Styron earned a degree in editing with McGraw-Hill in New York City. In an autobiographical passage of Sophie's Choice, Styron related the misery of this work. Since being provoked by his employers into firing him, he set about writing his first book in earnest. He published Lie Down in Shadow (1951), the story of a dysfunctional Virginia family three years ago. The novel received brisk critical acclaim. Styron was given the Rome Prize by the American Academy in Rome and the American Academy of Arts and Letters for his latest book.

He was unable to accept the Rome Prize immediately after being recalled into the military due to the Korean War. Styron joined the Marine Corps but was later discharged in 1952 due to eye injuries. However, he'd turn his experience at Camp Lejeune, North Carolina, into his short story The Long March, which would be published serially the following year. This was an adaptation of the Playhouse 90 episode "The Long March" in 1958.

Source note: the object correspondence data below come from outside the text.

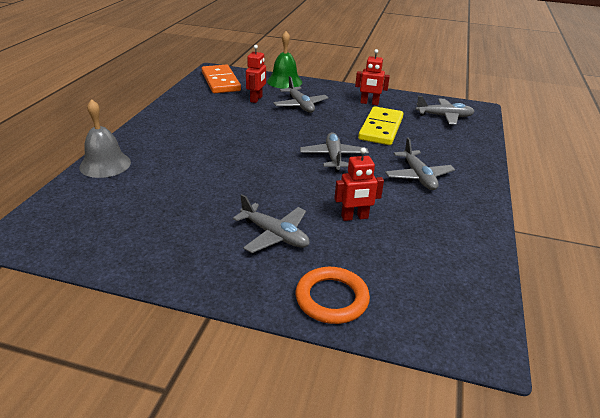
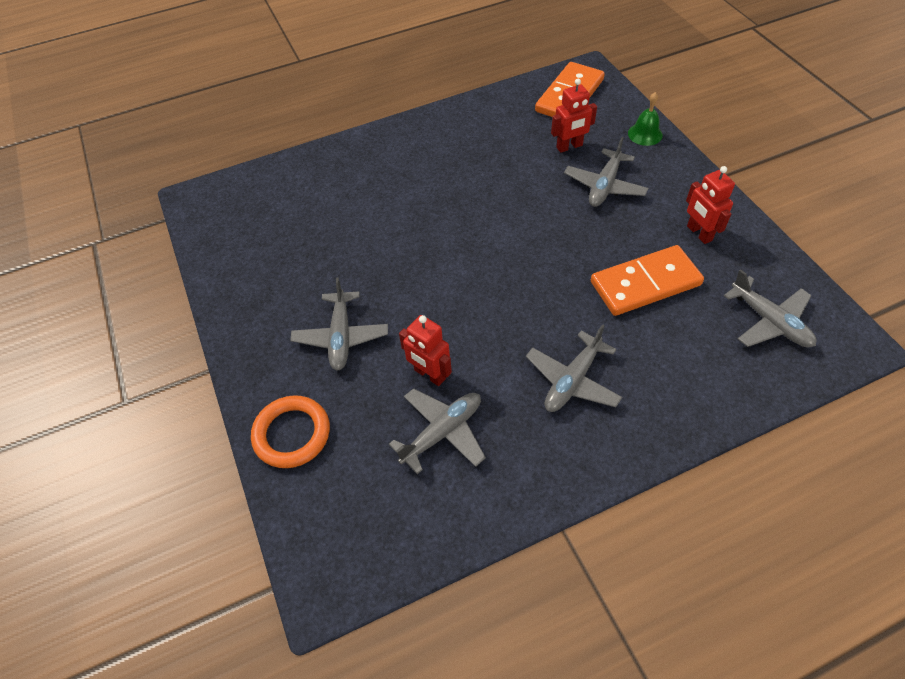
camera: 55 degrees right, 20 degrees up
(105, 164) = (327, 158): grey bell -> none
(284, 81) = (645, 134): green bell -> green bell, size x0.64
(334, 157) = (525, 287): grey plane -> grey plane (442, 432)
(381, 128) = (645, 283): yellow domino -> orange domino

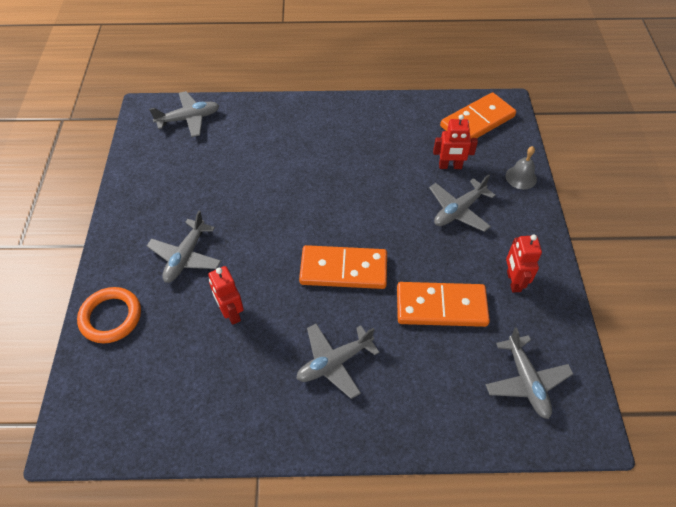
camera: 20 degrees right, 0 degrees up
(442, 432) = (214, 362): grey plane -> grey plane (189, 119)
(524, 285) = (343, 270): none -> orange domino
(645, 134) = (521, 177): green bell -> grey bell

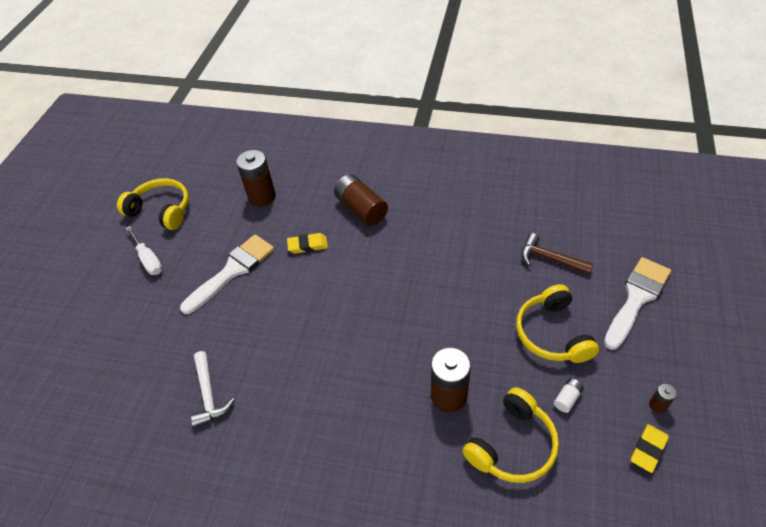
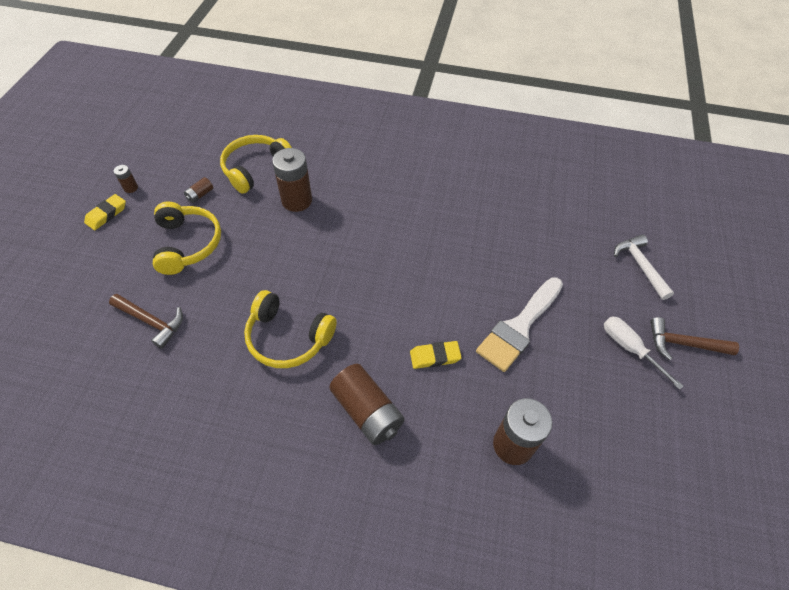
camera: 175 degrees right, 5 degrees up
(102, 265) = (683, 344): none -> brown hammer
(161, 210) = (653, 428): yellow headphones -> yellow headphones (288, 337)
(209, 395) = (503, 209): white hammer -> white hammer (640, 265)
(567, 398) = (200, 195): white battery -> brown battery
(636, 299) = (87, 272): white brush -> none
(648, 449) = (157, 163): yellow eraser -> yellow eraser (106, 214)

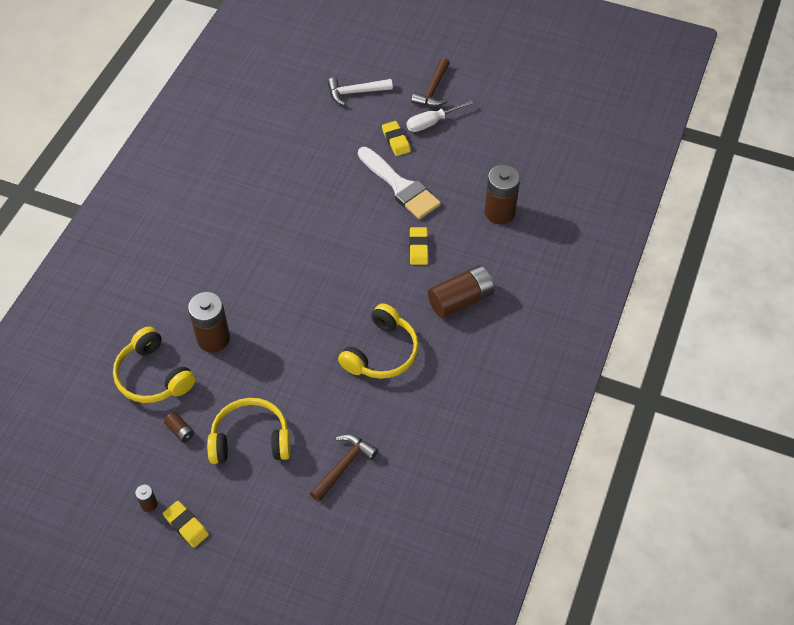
camera: 80 degrees left, 0 degrees up
(586, 314) = (396, 140): none -> yellow eraser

Styron stayed in Europe for a long time. Among others, he became friends with writers Romain Gary, George Plimpton, Peter Matthiessen, James Baldwin, James Jones, and Irwin Shaw. The magazine, which became a well-known literary journal, was founded in 1953.

In another way, 1953 was a momentous for Styron. He returned to Italy, where he became friends with Truman Capote, finally able to enjoy his Rome Prize. He returned to the American Academy from an acquaintance with Rose Burgunder, a young Baltimore poet to whom he had been admitted the previous fall at Johns Hopkins University. They were married in Rome in 1953.

Styron's experiences during this period inspired his third published book Set This House on Fire (1960), a book about intellectual American expatriates on the Amalfi coast of Italy. The novel received mixed reviews in the United States, but its publisher said it was profitable in terms of sales. In Europe, its translation into French achieved best-seller status, far outselling the American version.